You can also use an array to pass multiple functions or other values from JS into BQN all at once. However, a JS array can't be used directly in BQN because its shape isn't known. The function list() converts a JS array into a BQN list by using its length for the shape; the next section has a few more details.

JS encodings

In the programs above we've used numbers and functions of one argument, which mean the same thing in BQN and JS. This isn't the case for all types: although every BQN value is stored as some JS value, the way it's represented may not be obvious and there are many JS values that don't represent any BQN value and could cause errors. BQN operations don't verify that their inputs are valid BQN values (this would have a large performance cost), so it's up to the JS programmer to make sure that values passed in are valid. To do this, you need to know the encodings for each of the seven BQN types you're going to use.

The two atomic data values are simple: numbers are just JS numbers, and characters are strings containing a single code point. Arrays are JS arrays, but with some extra information. Since JS arrays are 1-dimensional, a BQN array a is stored as the element list ⥊a. Its shape ≢a, a list of numbers, is a.sh in JS (the shape isn't necessarily a BQN array so it doesn't have to have a sh property). Optionally, its fill element is a.fill. Note that a BQN string is not a JS string, but instead an array of BQN characters, or JS strings. To convert it to a JS string you can use str.join("").

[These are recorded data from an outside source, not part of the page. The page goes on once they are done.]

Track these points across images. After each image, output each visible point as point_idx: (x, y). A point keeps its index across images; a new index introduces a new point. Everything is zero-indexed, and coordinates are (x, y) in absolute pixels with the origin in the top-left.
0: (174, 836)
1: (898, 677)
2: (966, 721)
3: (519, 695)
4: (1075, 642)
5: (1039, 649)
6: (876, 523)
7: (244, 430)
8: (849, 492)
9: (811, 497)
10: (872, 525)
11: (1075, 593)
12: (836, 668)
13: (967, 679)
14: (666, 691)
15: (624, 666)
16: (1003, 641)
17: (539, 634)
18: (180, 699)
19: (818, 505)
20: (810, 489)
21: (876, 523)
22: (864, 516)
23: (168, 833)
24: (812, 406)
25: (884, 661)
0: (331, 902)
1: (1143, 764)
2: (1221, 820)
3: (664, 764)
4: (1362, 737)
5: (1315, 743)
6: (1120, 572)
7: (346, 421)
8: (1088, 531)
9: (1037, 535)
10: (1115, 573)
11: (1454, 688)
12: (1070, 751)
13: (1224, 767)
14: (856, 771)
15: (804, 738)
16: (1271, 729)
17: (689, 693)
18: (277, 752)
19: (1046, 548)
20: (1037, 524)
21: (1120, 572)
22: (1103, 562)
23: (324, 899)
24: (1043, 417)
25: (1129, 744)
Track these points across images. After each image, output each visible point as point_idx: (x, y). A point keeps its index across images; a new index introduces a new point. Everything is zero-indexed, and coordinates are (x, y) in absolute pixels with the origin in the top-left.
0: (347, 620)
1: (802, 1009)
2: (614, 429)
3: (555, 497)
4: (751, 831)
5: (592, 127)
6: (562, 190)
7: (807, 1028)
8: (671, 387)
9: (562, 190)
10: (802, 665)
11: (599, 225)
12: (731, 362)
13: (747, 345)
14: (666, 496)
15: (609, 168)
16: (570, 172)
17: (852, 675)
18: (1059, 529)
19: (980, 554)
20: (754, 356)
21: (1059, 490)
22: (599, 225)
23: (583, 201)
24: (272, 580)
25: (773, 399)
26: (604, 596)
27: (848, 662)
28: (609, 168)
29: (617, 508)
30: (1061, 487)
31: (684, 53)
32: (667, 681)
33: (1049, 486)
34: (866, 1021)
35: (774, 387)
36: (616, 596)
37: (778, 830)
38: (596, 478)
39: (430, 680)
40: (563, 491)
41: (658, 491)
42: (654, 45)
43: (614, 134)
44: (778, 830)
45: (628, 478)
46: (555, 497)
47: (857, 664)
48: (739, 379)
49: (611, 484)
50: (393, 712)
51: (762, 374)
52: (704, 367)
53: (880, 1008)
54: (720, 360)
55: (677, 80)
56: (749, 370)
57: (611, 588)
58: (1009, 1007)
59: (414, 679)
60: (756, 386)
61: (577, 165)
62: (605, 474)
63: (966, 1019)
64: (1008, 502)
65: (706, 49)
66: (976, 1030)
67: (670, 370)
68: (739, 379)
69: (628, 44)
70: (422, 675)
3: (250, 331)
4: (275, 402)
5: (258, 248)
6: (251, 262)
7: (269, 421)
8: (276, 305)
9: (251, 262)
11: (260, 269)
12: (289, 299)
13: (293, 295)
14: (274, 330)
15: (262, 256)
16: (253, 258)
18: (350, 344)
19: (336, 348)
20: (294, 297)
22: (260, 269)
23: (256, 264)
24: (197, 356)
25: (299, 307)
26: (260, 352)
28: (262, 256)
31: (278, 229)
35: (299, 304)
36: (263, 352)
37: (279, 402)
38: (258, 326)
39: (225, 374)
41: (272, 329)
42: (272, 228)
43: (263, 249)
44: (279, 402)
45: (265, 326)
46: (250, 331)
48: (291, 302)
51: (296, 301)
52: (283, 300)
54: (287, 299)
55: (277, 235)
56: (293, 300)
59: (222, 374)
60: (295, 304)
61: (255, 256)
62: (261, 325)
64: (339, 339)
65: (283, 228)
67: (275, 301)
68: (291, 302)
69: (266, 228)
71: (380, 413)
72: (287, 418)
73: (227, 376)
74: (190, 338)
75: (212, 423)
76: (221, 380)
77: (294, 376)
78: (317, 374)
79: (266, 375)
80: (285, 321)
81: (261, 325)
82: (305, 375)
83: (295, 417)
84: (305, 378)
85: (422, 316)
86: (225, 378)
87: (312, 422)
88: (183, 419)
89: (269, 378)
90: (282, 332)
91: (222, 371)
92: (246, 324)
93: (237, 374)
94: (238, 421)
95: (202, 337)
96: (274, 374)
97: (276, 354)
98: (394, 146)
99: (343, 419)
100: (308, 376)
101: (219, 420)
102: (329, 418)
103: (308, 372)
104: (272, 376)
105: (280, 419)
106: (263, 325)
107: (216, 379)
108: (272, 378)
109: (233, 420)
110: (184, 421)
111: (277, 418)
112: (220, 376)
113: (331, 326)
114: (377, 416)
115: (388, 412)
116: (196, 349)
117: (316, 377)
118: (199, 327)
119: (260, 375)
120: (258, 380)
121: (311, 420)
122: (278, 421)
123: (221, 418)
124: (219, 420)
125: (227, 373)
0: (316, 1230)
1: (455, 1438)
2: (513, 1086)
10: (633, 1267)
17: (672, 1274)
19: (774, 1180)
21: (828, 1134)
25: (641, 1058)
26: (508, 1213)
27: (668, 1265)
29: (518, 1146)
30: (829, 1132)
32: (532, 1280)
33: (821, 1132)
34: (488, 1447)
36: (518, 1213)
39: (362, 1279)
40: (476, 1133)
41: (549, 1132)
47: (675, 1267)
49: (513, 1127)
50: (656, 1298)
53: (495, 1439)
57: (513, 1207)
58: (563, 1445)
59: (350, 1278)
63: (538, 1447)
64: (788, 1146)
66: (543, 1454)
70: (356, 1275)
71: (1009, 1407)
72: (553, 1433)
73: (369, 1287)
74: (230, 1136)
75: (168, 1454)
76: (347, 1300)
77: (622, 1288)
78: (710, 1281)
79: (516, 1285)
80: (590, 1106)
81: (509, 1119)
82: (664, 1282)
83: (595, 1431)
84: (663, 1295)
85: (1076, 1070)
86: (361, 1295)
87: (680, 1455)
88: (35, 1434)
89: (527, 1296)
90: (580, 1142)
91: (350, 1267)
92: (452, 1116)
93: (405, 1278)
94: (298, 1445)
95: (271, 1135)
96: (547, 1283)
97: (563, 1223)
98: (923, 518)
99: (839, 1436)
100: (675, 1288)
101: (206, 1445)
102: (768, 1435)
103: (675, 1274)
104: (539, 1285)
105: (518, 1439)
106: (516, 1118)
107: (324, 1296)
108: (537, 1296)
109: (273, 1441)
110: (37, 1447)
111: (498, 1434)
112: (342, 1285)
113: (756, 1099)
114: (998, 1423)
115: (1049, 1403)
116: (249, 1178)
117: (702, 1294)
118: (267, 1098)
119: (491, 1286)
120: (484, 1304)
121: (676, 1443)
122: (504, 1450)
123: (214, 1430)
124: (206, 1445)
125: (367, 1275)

There are two utilities for converting from JS to BQN data: list([…]) converts a JS array to a BQN list, and str("JS string") converts a string.

Operations are all stored as JS functions, with one or two arguments for the inputs. The type is determined by the .m property, which is 1 for a 1-modifier and 2 for a 2-modifier, and undefined or falsy for a function. Functions might be called with one or two arguments. In either case, 𝕩 is the first argument; 𝕨, if present, is the second. Note that F(x,w) in JS corresponds to w F x in BQN, reversing the visual ordering of the arguments! For modifiers there's no such reversal, as 𝕗 is always the first argument, and for 2-modifiers 𝕘 is the second argument. As in BQN, a modifier may or may not return a function.

Operations may have some extra properties set that aren't terribly important for the JS programmer: for each primitive p, p.glyph gives its glyph, and for a compound operation o such as a train, or a modifier with bound operands, o.repr() decomposes it into its parts. It wouldn't make sense to define either of these properties for a function created in JS.

Other functionality

The BQN script also contains the function fmt, which takes a BQN value for its argument and returns a string displaying it.

The expression diagram builder used for the REPL's "Explain" button isn't included in the main BQN script: it's kept in docs/repl.js instead. It's a little tricky to use as it takes both the source string and the bytecode obtained from compiling the source: see the surrounding Javascript code for an example. The result is the source code for an svg, as a BQN string.